(Source data)
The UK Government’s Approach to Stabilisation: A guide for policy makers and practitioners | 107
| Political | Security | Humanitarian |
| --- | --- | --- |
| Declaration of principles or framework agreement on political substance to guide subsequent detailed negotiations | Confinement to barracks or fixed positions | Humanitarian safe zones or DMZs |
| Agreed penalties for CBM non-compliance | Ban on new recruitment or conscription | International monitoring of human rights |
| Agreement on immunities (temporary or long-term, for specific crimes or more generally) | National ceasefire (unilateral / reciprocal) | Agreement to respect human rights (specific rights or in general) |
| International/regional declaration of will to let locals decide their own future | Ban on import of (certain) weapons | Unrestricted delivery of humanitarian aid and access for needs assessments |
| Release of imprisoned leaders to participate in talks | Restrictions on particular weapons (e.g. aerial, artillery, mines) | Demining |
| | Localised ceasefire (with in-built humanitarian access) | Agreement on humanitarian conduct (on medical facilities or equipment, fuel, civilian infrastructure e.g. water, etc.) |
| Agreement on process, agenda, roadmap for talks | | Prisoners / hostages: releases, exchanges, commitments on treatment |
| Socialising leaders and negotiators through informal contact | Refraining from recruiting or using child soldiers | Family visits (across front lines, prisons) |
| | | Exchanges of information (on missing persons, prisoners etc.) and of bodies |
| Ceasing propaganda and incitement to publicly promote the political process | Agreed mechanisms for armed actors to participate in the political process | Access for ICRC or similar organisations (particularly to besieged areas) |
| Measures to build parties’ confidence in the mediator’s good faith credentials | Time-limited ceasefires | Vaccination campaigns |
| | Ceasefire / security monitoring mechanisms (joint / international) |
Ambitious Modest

Work request:
Now copy each line of the entries that mentions "process".

Solution to this exercise:
| Agreement on process, agenda, roadmap for talks | | Prisoners / hostages: releases, exchanges, commitments on treatment |
| Ceasing propaganda and incitement to publicly promote the political process | Agreed mechanisms for armed actors to participate in the political process | Access for ICRC or similar organisations (particularly to besieged areas) |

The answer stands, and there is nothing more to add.